---- Document section
The sound quality of the soundtrack is surprisingly good for a live album, especially one recorded under the circumstances of this one. The festival was a mess and, at times, the soundtrack reflects that. But Woodstock pretty much summarizes the second half of the sixties, both musically and culturally. I can't imagine not having this album somewhere in my collection.
We've reviewed some compilation albums and soundtracks already, and I've found that it's kind of hard for me to fully get into some of them because they aren't as cohesive as an actual album by one particular band. This Woodstock compilation is kind of a different monster though. Technically, it's a compilation just featuring a bunch of bands that played the festival, but with it all being recorded in the same place, it has a certain cohesiveness to it that makes it not feel jumbled like a typical soundtrack usually is.
Like my dad said, there isn't really much to say about Woodstock because it's all been said before. It was a legendary concert that will be talked about forever. Everyone's seen or heard the notable performances, like Jimi Hendrix's "Star Spangled Banner" which is arguably the best performance of the entire festival.
My only real gripe with this is its length. Obviously, I understand why the people who put this comp together made it this long (in fact, it easily could have been longer) but my attention span was barely hanging on near the end.
Wednesday, August 20, 2014
Once again, I'm faced with the problem of not having the vocabulary to really discuss jazz.
However, what I can say about this Miles Davis record is that it surprised me. I really like "Kind of Blue" and expected more of the same, but this album has a wilder, sometimes almost uncontrolled feel to it. The sounds are deep and strong. In technical terms, this record is "freaking awesome."
This dream music. It runs all over the place, and just when it's starting to make sense, it takes an unexpected turn. As such, it holds my attention and captures my imagination. It seems to become most interesting when it becomes harder to understand.
Case in point, the title track. At times, it feels like it's trying to figure out where it wants to go, sometimes crawling to a near stop, like it does at around the midpoint, but then it gets big and loud and carries the listener to an exciting place, maybe a dangerous place. And at times it creeps along slowly, almost confusedly, with sounds that don't quite make sense, like a vivid dream.
--------
---- Provided information
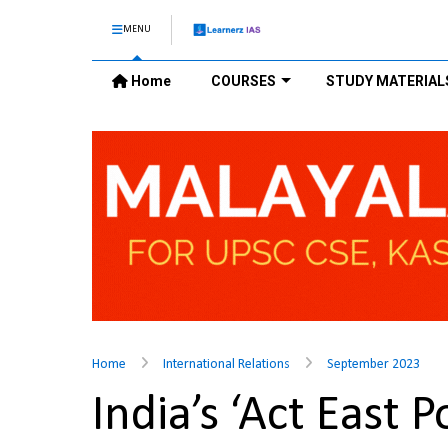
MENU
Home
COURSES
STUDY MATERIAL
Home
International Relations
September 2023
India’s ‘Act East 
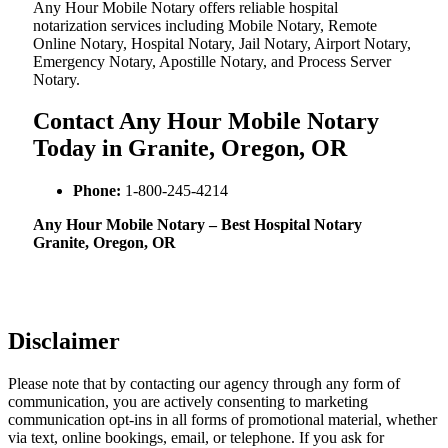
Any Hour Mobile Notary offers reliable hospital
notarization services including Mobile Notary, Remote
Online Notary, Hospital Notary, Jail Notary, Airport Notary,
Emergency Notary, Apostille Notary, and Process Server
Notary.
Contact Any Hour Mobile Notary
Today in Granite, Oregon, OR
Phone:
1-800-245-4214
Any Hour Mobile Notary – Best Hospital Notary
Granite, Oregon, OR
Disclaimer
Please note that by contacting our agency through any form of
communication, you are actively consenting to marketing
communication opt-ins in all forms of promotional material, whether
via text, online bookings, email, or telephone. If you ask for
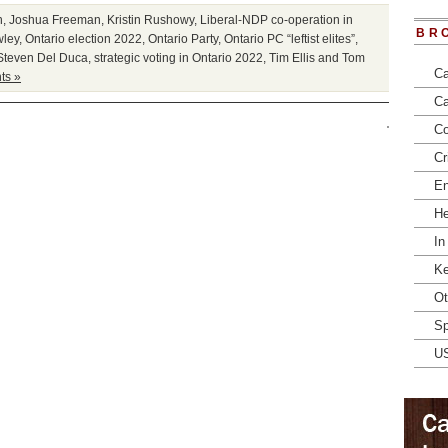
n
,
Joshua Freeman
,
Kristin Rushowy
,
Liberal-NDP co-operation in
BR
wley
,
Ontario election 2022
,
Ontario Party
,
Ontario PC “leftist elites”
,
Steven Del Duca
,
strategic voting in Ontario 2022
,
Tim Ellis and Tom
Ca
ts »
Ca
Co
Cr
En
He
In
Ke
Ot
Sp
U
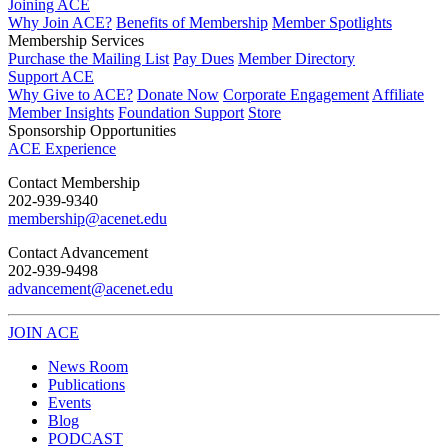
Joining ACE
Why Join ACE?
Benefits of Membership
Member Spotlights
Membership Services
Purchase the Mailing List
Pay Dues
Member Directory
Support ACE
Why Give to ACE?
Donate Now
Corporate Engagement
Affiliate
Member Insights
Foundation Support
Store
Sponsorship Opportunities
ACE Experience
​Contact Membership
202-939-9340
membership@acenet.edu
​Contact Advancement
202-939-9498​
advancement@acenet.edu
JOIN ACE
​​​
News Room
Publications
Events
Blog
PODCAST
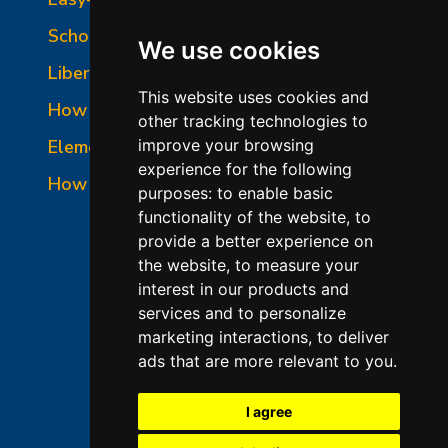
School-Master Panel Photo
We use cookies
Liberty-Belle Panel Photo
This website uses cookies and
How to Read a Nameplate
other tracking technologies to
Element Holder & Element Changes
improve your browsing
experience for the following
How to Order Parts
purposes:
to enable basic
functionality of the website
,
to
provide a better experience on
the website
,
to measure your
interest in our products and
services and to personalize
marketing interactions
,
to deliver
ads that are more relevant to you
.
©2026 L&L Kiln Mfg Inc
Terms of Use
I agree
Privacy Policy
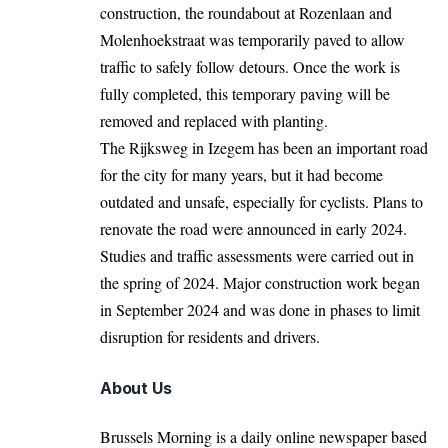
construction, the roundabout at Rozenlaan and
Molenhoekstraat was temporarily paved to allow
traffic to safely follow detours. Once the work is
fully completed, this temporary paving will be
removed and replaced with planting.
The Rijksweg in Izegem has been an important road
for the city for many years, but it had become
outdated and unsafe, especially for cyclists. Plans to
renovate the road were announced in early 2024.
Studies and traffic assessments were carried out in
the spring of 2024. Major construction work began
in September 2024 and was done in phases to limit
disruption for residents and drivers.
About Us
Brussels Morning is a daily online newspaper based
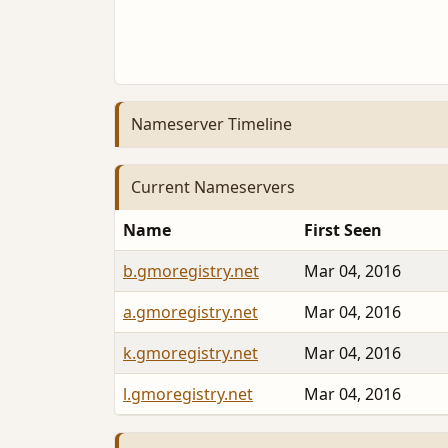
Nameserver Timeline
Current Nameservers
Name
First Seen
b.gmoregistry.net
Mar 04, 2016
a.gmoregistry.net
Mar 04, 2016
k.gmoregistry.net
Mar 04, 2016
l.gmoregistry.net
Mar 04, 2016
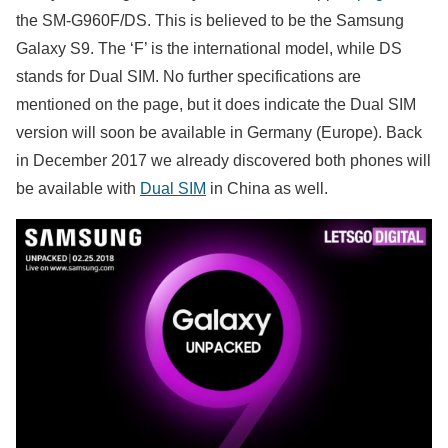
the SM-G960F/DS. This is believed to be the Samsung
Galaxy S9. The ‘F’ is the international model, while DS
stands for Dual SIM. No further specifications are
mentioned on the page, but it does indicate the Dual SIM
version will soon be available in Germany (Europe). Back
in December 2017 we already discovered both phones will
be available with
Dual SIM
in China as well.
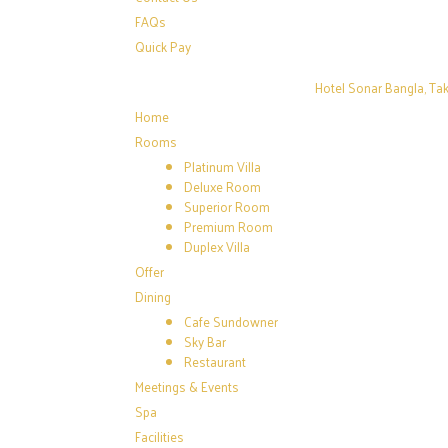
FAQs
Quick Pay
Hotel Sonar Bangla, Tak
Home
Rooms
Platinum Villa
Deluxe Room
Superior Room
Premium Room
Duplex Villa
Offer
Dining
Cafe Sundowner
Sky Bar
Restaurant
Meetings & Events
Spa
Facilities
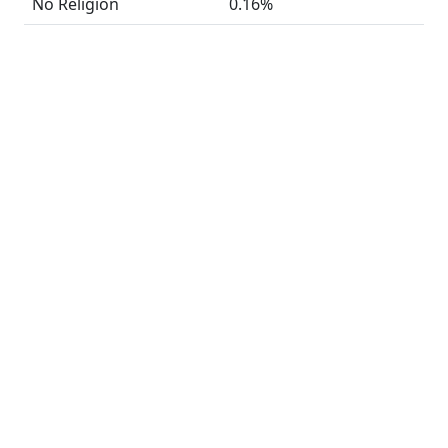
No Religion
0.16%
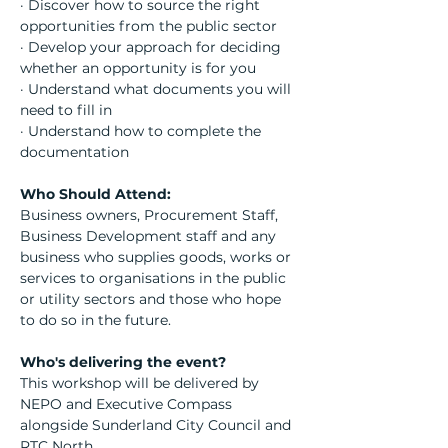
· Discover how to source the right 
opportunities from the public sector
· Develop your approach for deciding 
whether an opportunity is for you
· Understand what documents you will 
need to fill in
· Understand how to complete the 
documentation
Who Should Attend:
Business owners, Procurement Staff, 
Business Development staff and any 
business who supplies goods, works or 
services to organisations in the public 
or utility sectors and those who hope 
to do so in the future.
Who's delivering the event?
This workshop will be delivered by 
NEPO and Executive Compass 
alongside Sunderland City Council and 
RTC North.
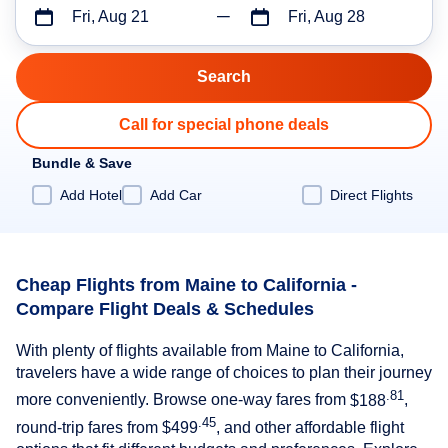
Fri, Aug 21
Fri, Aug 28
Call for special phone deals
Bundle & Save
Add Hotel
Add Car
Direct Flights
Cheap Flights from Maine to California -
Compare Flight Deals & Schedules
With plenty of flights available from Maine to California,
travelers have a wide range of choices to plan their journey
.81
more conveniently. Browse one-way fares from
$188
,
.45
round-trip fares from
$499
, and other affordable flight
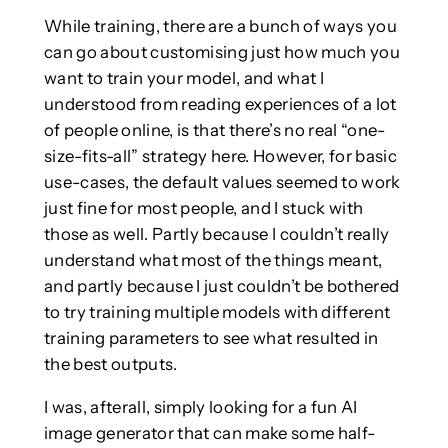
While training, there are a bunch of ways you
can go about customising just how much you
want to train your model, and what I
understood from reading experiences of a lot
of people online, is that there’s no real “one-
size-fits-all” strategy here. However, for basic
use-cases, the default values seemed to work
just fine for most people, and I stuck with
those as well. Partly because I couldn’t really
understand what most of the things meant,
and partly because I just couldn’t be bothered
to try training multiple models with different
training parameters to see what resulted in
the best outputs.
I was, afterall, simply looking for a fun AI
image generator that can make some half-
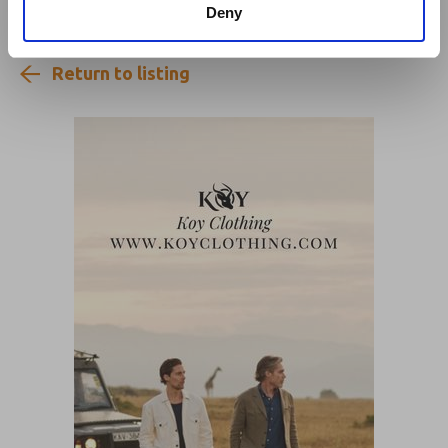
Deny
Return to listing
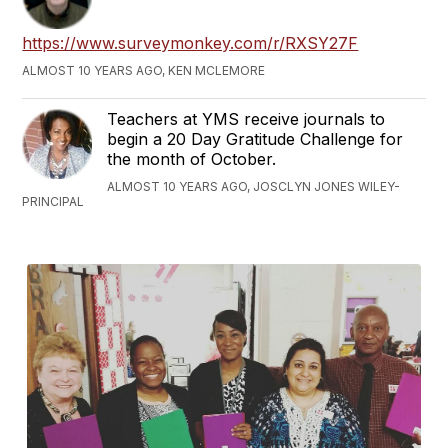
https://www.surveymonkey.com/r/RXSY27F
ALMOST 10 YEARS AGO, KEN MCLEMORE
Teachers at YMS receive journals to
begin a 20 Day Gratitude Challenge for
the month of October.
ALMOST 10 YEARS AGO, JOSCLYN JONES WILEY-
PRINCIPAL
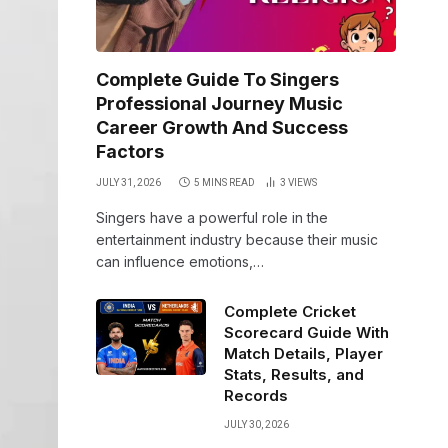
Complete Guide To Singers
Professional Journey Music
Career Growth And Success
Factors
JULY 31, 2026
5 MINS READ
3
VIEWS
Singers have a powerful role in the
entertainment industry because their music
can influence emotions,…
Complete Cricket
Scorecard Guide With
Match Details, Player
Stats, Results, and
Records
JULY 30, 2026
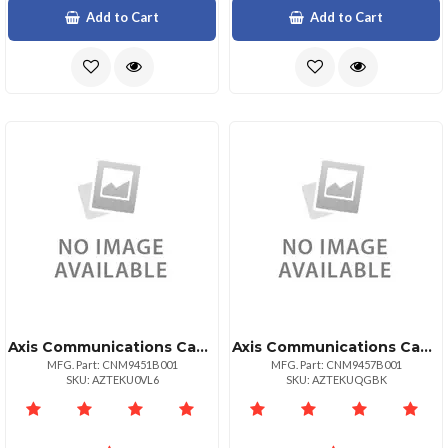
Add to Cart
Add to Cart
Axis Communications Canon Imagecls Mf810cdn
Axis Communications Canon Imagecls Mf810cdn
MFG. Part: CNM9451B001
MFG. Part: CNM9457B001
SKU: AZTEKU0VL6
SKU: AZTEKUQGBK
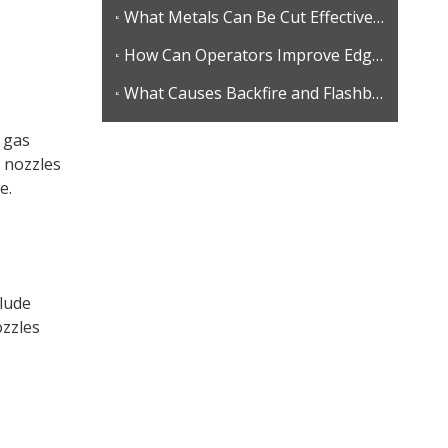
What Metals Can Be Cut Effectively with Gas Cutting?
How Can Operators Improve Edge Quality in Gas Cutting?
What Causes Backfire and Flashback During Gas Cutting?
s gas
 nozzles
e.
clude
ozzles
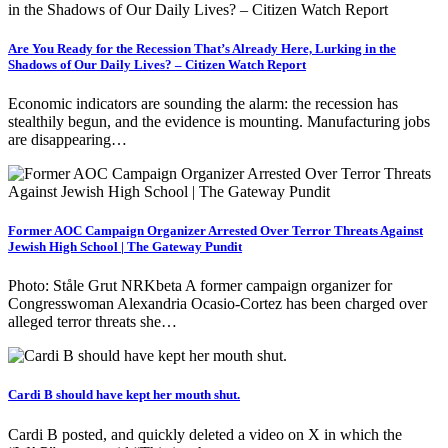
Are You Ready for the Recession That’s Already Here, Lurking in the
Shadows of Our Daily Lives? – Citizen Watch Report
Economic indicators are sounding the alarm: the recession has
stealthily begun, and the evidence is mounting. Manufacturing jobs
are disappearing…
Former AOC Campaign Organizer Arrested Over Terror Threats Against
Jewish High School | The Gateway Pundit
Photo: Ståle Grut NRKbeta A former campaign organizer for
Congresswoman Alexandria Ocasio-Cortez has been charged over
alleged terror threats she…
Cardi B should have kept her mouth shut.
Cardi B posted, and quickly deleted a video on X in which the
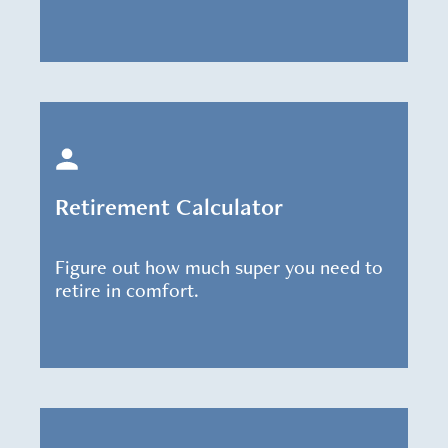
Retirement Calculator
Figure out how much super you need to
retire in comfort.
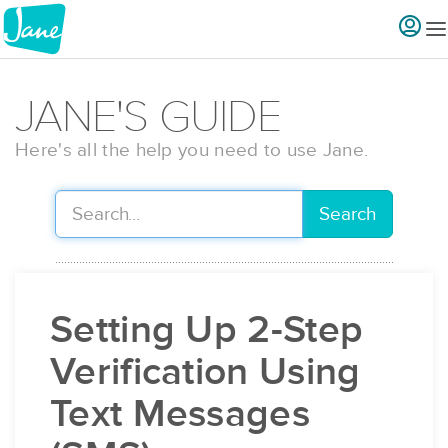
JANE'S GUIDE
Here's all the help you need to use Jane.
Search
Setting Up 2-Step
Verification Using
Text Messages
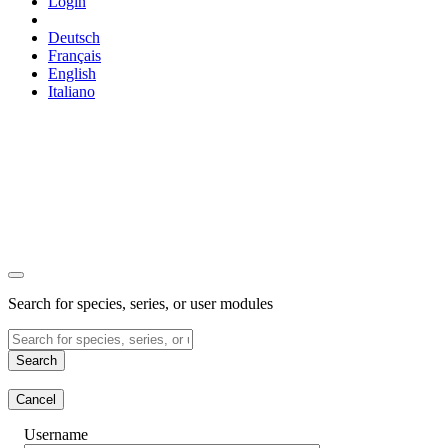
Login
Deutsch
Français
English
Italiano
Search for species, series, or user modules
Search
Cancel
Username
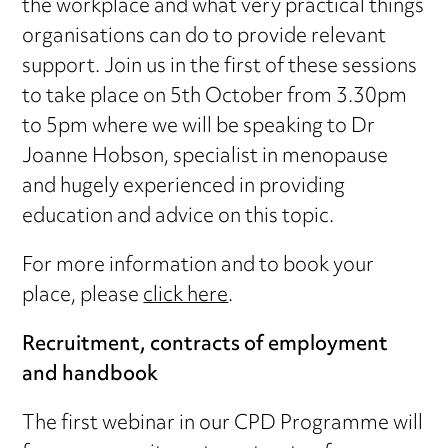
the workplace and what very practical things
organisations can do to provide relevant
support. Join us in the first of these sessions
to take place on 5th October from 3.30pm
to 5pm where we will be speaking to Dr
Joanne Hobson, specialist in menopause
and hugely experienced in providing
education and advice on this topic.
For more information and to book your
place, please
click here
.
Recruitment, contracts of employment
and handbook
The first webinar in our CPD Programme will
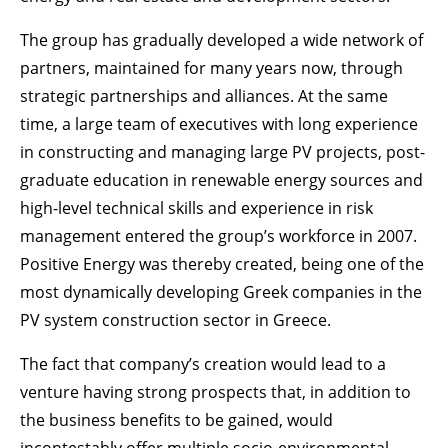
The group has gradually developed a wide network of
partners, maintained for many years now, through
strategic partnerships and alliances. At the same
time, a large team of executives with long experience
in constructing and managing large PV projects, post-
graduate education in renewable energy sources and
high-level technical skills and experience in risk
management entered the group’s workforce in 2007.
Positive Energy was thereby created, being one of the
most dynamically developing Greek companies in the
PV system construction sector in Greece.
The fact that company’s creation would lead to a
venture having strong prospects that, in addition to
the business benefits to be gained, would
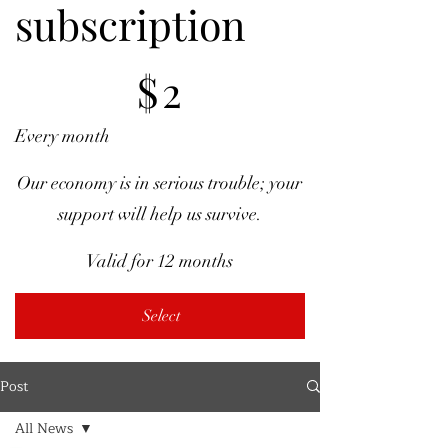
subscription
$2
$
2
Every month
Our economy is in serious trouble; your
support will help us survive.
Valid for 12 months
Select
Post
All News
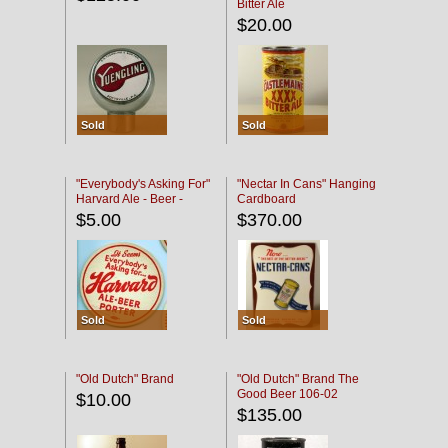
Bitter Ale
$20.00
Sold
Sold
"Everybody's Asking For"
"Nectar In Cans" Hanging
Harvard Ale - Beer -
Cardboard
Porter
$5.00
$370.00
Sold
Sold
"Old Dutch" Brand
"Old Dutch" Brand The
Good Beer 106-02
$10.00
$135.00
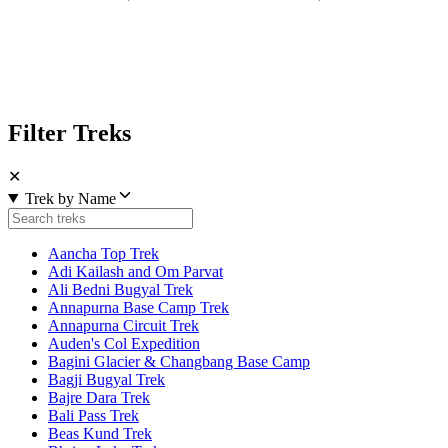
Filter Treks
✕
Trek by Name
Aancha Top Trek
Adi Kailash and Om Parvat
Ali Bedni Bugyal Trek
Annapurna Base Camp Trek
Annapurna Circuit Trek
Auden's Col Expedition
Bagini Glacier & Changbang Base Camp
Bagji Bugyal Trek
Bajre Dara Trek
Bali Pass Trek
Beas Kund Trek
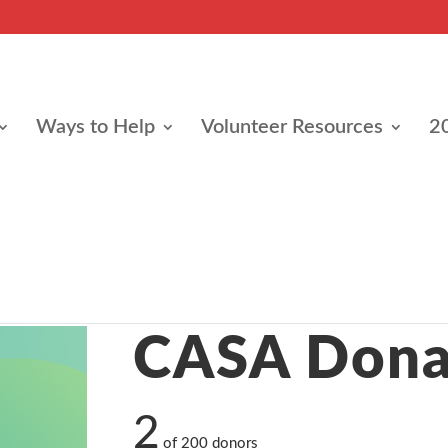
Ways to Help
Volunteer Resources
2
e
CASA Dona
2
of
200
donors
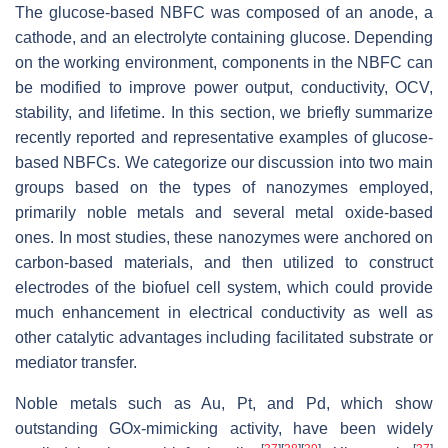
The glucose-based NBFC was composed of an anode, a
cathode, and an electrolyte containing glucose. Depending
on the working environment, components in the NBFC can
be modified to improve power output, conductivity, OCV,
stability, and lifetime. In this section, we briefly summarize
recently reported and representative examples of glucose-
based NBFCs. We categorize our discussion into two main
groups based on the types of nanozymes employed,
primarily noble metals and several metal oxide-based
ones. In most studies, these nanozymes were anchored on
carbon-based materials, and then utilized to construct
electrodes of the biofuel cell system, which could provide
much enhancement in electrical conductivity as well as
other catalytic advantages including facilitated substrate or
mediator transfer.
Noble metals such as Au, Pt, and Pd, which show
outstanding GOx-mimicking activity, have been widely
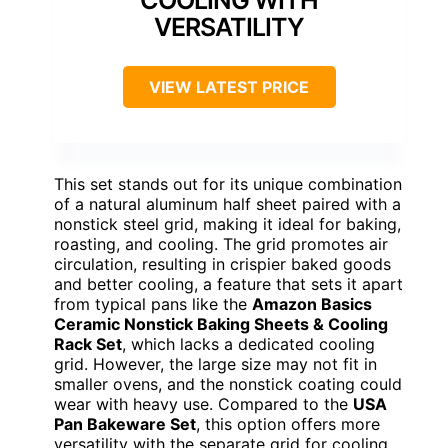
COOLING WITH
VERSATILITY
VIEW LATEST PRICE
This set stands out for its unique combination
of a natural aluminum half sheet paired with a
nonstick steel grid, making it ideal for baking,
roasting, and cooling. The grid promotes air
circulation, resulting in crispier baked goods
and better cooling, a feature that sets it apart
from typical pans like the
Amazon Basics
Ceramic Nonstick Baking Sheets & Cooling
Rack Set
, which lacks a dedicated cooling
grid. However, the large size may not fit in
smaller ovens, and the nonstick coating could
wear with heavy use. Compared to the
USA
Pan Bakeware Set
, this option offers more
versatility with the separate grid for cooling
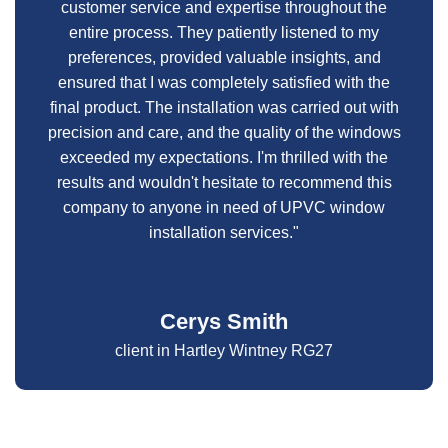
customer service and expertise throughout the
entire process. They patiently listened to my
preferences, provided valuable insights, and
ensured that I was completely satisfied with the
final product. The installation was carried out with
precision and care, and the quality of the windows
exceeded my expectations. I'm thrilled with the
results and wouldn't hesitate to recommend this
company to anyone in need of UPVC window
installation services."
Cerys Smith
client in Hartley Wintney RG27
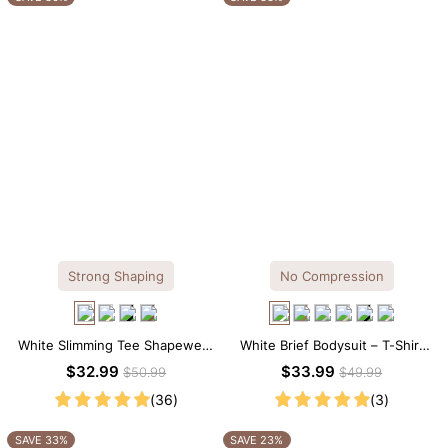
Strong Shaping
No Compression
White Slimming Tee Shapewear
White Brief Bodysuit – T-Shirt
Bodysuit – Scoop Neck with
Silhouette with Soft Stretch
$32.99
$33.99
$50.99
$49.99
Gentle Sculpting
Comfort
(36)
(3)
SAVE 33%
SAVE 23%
--------
_Brief A:_ From the music review, reproduce the passage between "Like my dad" and "really discuss jazz.", inclusive.
_Brief B:_
Answer these questions using the music review that comes before the listing:
(i) Which performance does the review call arguably the best of the entire festival?
(ii) What is the reviewer's only real gripe with the Woodstock compilation?
(iii) Which earlier Miles Davis record does the reviewer say they really like?
_Brief C:_ Extend the music review on the Woodstock soundtrack and the Miles Davis record, starting right after its final sentence.

_Final answer A:_
Like my dad said, there isn't really much to say about Woodstock because it's all been said before. It was a legendary concert that will be talked about forever. Everyone's seen or heard the notable performances, like Jimi Hendrix's "Star Spangled Banner" which is arguably the best performance of the entire festival.
My only real gripe with this is its length. Obviously, I understand why the people who put this comp together made it this long (in fact, it easily could have been longer) but my attention span was barely hanging on near the end.
Wednesday, August 20, 2014
Once again, I'm faced with the problem of not having the vocabulary to really discuss jazz.

_Final answer B:_
(i) Jimi Hendrix's "Star Spangled Banner."
(ii) Its length.
(iii) "Kind of Blue."

_Final answer C:_
"Miles Runs the Voodoo Down" starts out sounding like it could be the Doors, but then Miles jumps in and there's no doubt who it is. It begins with almost a noirish feel, then grows into cool jazz, then becomes bigger and wilder as it goes, like a walk into an exciting city. The rhythm becomes hypnotic, and the stuff in the foreground is vivid and varied, taking the listener on a wild ride. I want to see where it takes me, but it turns out there's no real destination, just an interesting trip.
The final piece, "Sanctuary," starts soft and quiet, a welcome cool down from the exhausting wildness that comes before it. It gets bigger, then almost falls asleep at about the midpoint, leading gently to a big, brassy ending.
The version I have includes a bonus track, "Feio," which works well as a gentle coda to the dream. It doesn't feel out of place with the rest of the album, as bonus tracks sometimes do.
The album is long, and the music is big and noisy and often feels out of control. But sometimes it's little and quiet and, well, still feels kind of out of control. But one thing it's not, and that's dull. I listen, amazed that this came from a human mind, presumably while awake and coherent. It's often intense, sometimes almost violent, like a welcome attack on the senses.
I've never heard anything like it, at least not on this scale. It's challenging and sometimes difficult and exhausting. Like a dream, it sometimes feels like it's going to go somewhere but then it never gets there. I mean that in a good way. I'm not really sure what else to say, besides I like it. And it wears me out. But that's a good thing.
When I think of Miles Davis, the first thing that comes to mind is how much I love Kind of Blue. I still listen to that record often and that's how I picture Miles Davis now.
And then Bitches Brew came up on our list...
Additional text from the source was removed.